Devin whipped his head toward the perimeter of the blazing courtyard. There, illuminated in the flickering, hellish light of the burning castle, he saw her.
Queen Eleanor was battered. Her elegant royal nightgown was torn at the shoulders and covered in dark soot, but she was alive. Her wrists were bound tightly behind her back with thick, blackened iron chains. She was fighting, digging her bare heels into the dirt, but she was being violently dragged toward a heavy, armored carriage that bore the obsidian crest of Cypris.
"Mother!" Devin shrieked, the sound tearing at his vocal cords.

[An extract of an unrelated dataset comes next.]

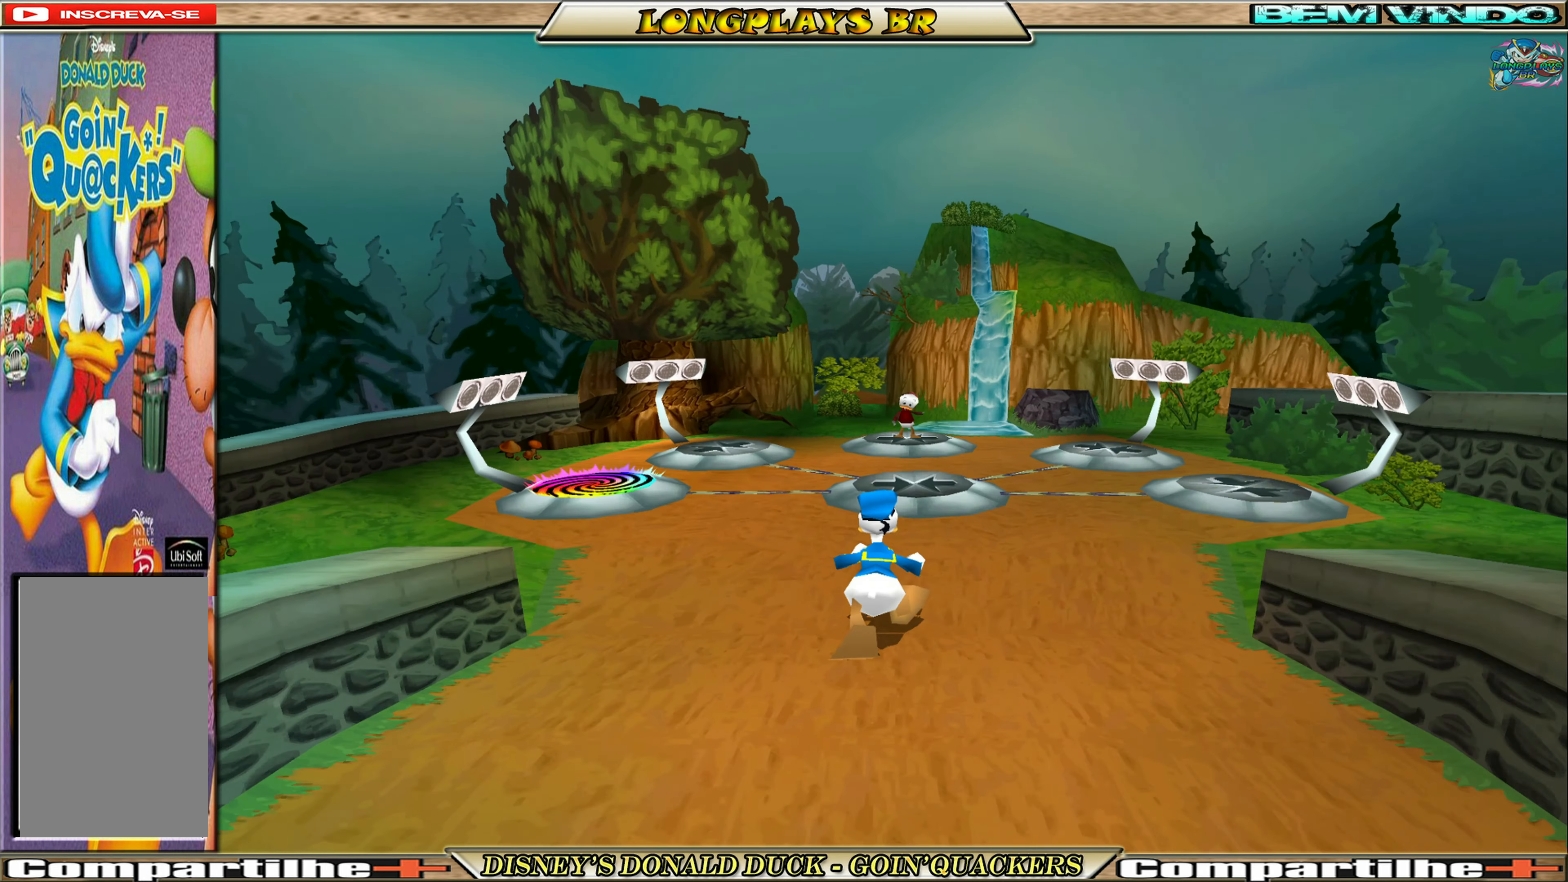
{"buttons": [], "left_stick": "up", "events": []}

He pushed himself off the cobblestones and ran. Hot, desperate tears streamed down his face, his screams blending with the chaotic din of his dying kingdom. In that moment, he didn't care about the Holy Gene. He didn't care about the laws of succession, or the terrifying reality that he was an unarmed seventeen-year-old boy rushing headlong into a slaughterhouse.
She was all he had left.
"Let her go!" Devin roared, his legs pumping furiously as he closed the distance.
But before he could reach the carriage, a colossal shadow detached itself from the gloom and stepped directly into his path.
It was a Cyprian soldier, but like the others, the venom had warped him into a towering nightmare. His muscles bulged obscenely, threatening to shatter the dark armor strapped to his chest. He looked down at Devin, his eyes the same vacant, fathomless obsidian as the beasts inside the castle corridors.
In his massive, clawed hands, the brute wielded a long, crude, mechanical sword.
Devin's eyes darted to the weapon. The sharp edge of the heavy blade had been replaced with horrific, grinding, rough-hewn teeth. It didn't look like a knight's weapon; it looked like the merciless, rotating face of a lumber chainsaw, built purely for butchery.
Before Devin could even open his mouth, before he could demand his mother's release or attempt to dart past the behemoth, the soldier swung the massive weapon.
There was no dramatic clashing of steel. There was no heroic parry. There was only the sickening, mechanical roar of the blade.
The serrated teeth cleaved effortlessly through Devin's left collarbone.
It didn't slice cleanly. It gnawed. The mechanical, jagged edge chewed through his pale flesh, shattering his clavicle and tearing through dense muscle as it carved a deep, diagonal trench all the way down toward his heart.
The agony was beyond human comprehension. It was a white-hot, blinding fire that instantly eclipsed the burning of his home. Devin's mouth opened in a silent, breathless scream.
The towering beast grunted, brutally yanking the heavy sword back out. Thick chunks of Devin's own flesh and shattered rib bone followed the jagged teeth, splattering wetly onto the cold cobblestones.
Devin's legs gave out instantly.
He collapsed to the ground, a crumpled, broken heap of a ruined prince. The world around him immediately began to dim. The vibrant, chaotic oranges of the courtyard fire faded into a muted, fuzzy, suffocating gray.
He could hear Queen Eleanor screaming his name from the carriage, pulling frantically at her chains, but the sound was distant and hollow, as if he were sinking deep underwater. Blood pooled rapidly beneath his ruined chest, warm and terrifyingly vast.
Devin rolled his head back, staring up at the smoke-choked night sky. His lungs filled with fluid.
With his final, fleeting breath, he muttered to the uncaring stars above, "Why... God?"
Then, his heart stopped. There was nothing but the void.
But the nothingness did not last.
Almost immediately, Devin awoke. But this was no peaceful afterlife. This was no gentle release from the horrors of the mortal realm. All the agonizing, excruciating pain that his dying brain had mercifully shut off came flooding back into his new, spectral body all at once.
It was a torrential downpour of sheer agony.
Devin screamed, clutching violently at a chest that was no longer torn open, but still felt every agonizing ghost of the serrated blade tearing through his heart. He gasped for air, tears streaming down his face—tears that felt incredibly thick and heavy, almost turning red with the dark tint of blood.
He slowly opened his eyes. He was no longer lying on the cold, blood-soaked cobblestones of Trangdar.